For a power grid on the blink, a neighborhood or city or state full of laundry rooms all feeling its pain could dramatically — and automatically — reduce the energy load and give grid operators a chance to bring other grid-soothing resources online. All well and good, but would consumers buy it?

A more involved study that examined human behavior, called the Olympic Peninsula Demand Response Project, equipped volunteers with control boxes for their water heaters as well as new thermostats and grid-friendly dryers all linked to the Internet. The setup not only provided real-time information on electric pricing per kilowatt-hour but gave the homeowners several options for tweaking their energy use accordingly. “They could think about it once, set it and forget it,” Pratt said.

One customer involved in the trial run was so impressed, in fact, that he wrote his own report — a sort of statistical ode to his energy-saving thermostat, water heater and dryer. Jerry Brous of Sequim, Wash., said he signed up for the program as soon as he heard about it on a local radio station.

In the Brous household and others throughout Washington’s Olympic Peninsula, smart water heaters and thermostats provided updated electric prices about every five minutes, depending on what was available and needed (most utilities instead charge a flat rate per kilowatt-hour, regardless of cost fluctuations). Homeowners could adjust their settings to decrease power consumption and save money during peak demand or override the controls at any point, like when they were hosting dinner guests or a fussy relative.

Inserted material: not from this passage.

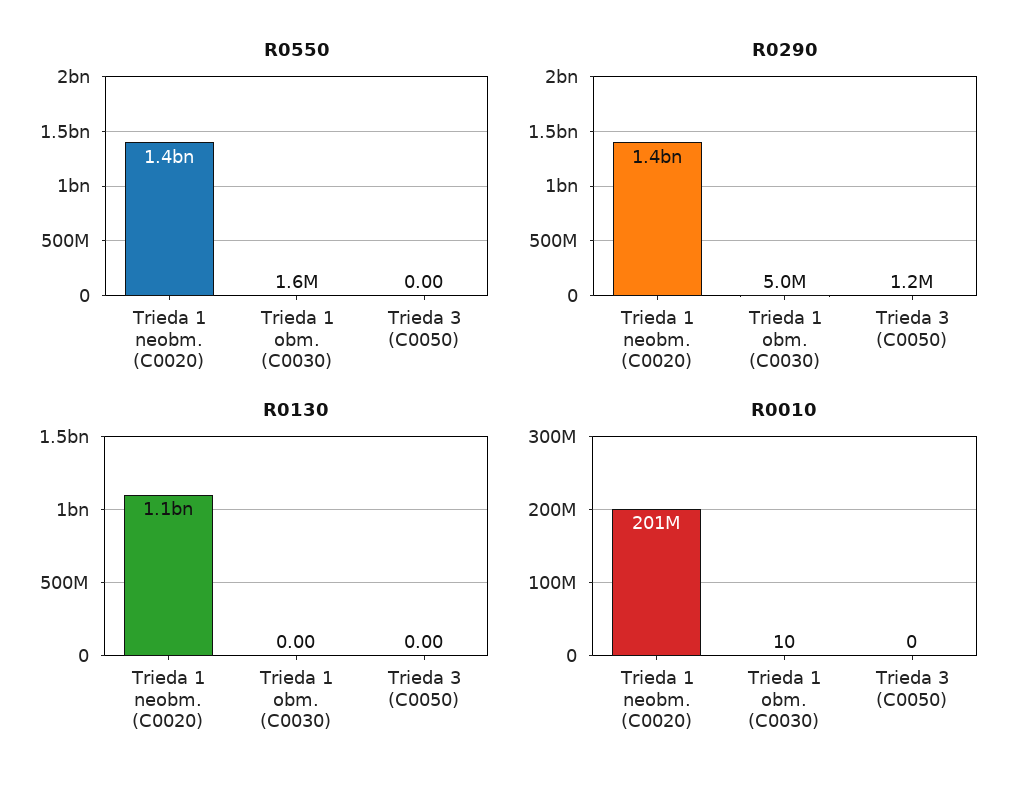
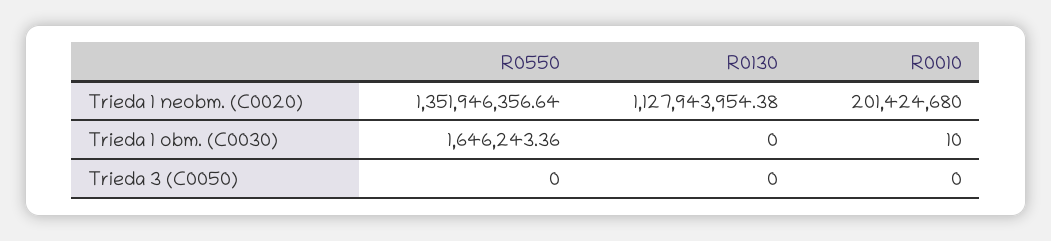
R0290, Trieda 1 neobm. (C0020): 1400000000 -> none
R0290, Trieda 1 obm. (C0030): 5000000 -> none
R0290, Trieda 3 (C0050): 1200000 -> none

"The traditional value is mitigating wholesale market prices that trickle down to the customer. But we can also cut peak demand with great precision now," Pratt said. And precisely controlling electrical loads can assist new eco-friendly technologies such as wind-generated power. Wind has a bad habit of fluctuating on short timescales, he said, but manipulating power loads over five-minute intervals can help smooth out those fluctuations.

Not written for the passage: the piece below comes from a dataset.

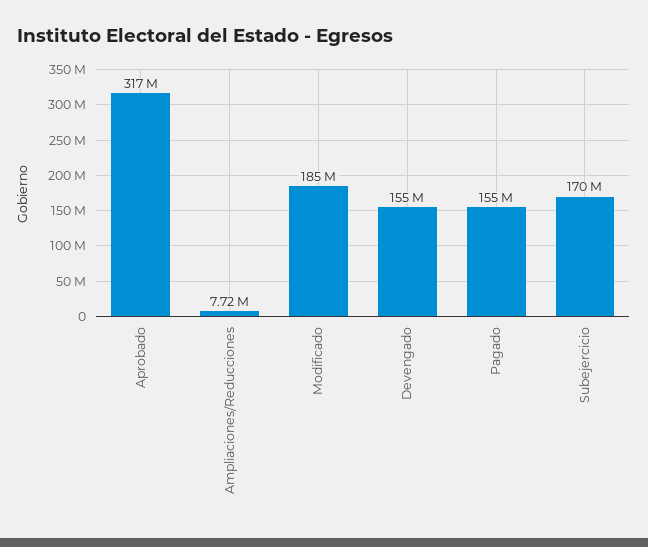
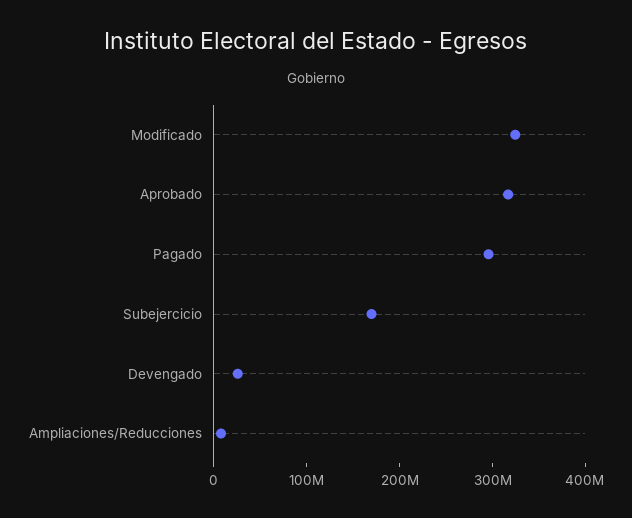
Modificado: 185000000 -> 320000000
Devengado: 155000000 -> 20000000
Pagado: 155000000 -> 300000000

For the behavioral study, which will be released this month, Pratt and his collaborators analyzed how Brous and other volunteers reacted to the costs of energy delivery by giving them something all too familiar to homeowners: electric bills. Unlike the real world, however, the bills were only simulated with pretend money kept in fake accounts. As a perk for participating in the GridWise program and reducing their electric consumption, though, the volunteers’ savings could be converted into actual cash.

As part of the experiment, the researchers found that they could cut the peak electricity load among participating homes by half for three days in a row. “That was astounding,” Pratt said. The homeowners were rewarded for the inconvenience, but the study suggested that a similar power reduction might be feasible during a prolonged grid emergency.

Overall, Brous said his electricity load dropped by 15 percent, and he compiled his own Excel spreadsheet to determine the percentage of power flowing to his water heater, heat pump and dryer to pinpoint how he might save even more. He also received quarterly checks from the program reflecting his savings, including a recent one for $37. During several camping trips, Brous could tell his house to “go to sleep or wake up,” simply by logging onto an Internet site and remotely turning his heat and hot water heater on or off.

Richard Katzev, an expert on social and environmental behavior and president of Portland, Ore.,-based Public Policy Research, said merely providing more information to consumers would be ineffective without also giving them incentives to act. Homeowners will readily accept money-saving devices that require fairly easy lifestyle adjustments, he said, like delaying a dishwasher or dryer run to obtain cheaper rates.

“The evidence is clear that those devices do promote electricity conservation on the aggregate,” he said. And adding a social element to the decision-making can lead to even bigger behavioral changes.

How might Brous’ friends and neighbors greet a similar project? “I think they would welcome it with open arms,” Brous said. “I don’t think there would be any question about it. If you give people the tools, they’re going to put them to use to save electricity.” And perhaps the power grid in the process.